» Exercise:
No record may be left out; print them all verbatim.

» Records for the exercise:
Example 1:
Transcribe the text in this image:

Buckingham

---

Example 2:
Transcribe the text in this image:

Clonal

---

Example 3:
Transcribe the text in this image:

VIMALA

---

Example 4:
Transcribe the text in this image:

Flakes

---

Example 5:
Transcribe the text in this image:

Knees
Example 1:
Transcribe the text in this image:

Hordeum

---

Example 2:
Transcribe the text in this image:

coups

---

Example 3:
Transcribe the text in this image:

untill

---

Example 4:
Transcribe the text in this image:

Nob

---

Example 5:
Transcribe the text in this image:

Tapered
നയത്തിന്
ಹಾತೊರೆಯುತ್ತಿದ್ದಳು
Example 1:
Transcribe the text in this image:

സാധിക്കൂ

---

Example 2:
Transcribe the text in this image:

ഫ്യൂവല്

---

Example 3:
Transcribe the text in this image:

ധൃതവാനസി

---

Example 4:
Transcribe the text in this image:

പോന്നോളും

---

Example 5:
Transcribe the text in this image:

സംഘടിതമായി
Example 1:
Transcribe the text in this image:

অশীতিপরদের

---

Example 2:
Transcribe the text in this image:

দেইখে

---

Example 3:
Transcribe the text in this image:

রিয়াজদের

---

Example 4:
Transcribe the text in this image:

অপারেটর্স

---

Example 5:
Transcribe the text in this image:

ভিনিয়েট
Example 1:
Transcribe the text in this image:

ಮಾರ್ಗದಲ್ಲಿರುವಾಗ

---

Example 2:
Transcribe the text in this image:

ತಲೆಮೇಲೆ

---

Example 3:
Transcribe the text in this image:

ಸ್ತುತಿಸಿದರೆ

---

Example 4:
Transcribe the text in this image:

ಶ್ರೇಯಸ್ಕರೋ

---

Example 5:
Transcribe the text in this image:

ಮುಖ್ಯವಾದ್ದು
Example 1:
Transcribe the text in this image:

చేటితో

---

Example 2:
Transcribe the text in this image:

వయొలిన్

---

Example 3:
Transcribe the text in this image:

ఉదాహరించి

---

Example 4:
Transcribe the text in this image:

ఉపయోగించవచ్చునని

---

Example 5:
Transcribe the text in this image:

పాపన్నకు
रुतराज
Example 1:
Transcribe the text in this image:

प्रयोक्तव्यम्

» Answer for this exercise:
Example 1:
Transcribe the text in this image:

Buckingham

---

Example 2:
Transcribe the text in this image:

Clonal

---

Example 3:
Transcribe the text in this image:

VIMALA

---

Example 4:
Transcribe the text in this image:

Flakes

---

Example 5:
Transcribe the text in this image:

Knees
Example 1:
Transcribe the text in this image:

Hordeum

---

Example 2:
Transcribe the text in this image:

coups

---

Example 3:
Transcribe the text in this image:

untill

---

Example 4:
Transcribe the text in this image:

Nob

---

Example 5:
Transcribe the text in this image:

Tapered
നയത്തിന്
ಹಾತೊರೆಯುತ್ತಿದ್ದಳು
Example 1:
Transcribe the text in this image:

സാധിക്കൂ

---

Example 2:
Transcribe the text in this image:

ഫ്യൂവല്

---

Example 3:
Transcribe the text in this image:

ധൃതവാനസി

---

Example 4:
Transcribe the text in this image:

പോന്നോളും

---

Example 5:
Transcribe the text in this image:

സംഘടിതമായി
Example 1:
Transcribe the text in this image:

অশীতিপরদের

---

Example 2:
Transcribe the text in this image:

দেইখে

---

Example 3:
Transcribe the text in this image:

রিয়াজদের

---

Example 4:
Transcribe the text in this image:

অপারেটর্স

---

Example 5:
Transcribe the text in this image:

ভিনিয়েট
Example 1:
Transcribe the text in this image:

ಮಾರ್ಗದಲ್ಲಿರುವಾಗ

---

Example 2:
Transcribe the text in this image:

ತಲೆಮೇಲೆ

---

Example 3:
Transcribe the text in this image:

ಸ್ತುತಿಸಿದರೆ

---

Example 4:
Transcribe the text in this image:

ಶ್ರೇಯಸ್ಕರೋ

---

Example 5:
Transcribe the text in this image:

ಮುಖ್ಯವಾದ್ದು
Example 1:
Transcribe the text in this image:

చేటితో

---

Example 2:
Transcribe the text in this image:

వయొలిన్

---

Example 3:
Transcribe the text in this image:

ఉదాహరించి

---

Example 4:
Transcribe the text in this image:

ఉపయోగించవచ్చునని

---

Example 5:
Transcribe the text in this image:

పాపన్నకు
रुतराज
Example 1:
Transcribe the text in this image:

प्रयोक्तव्यम्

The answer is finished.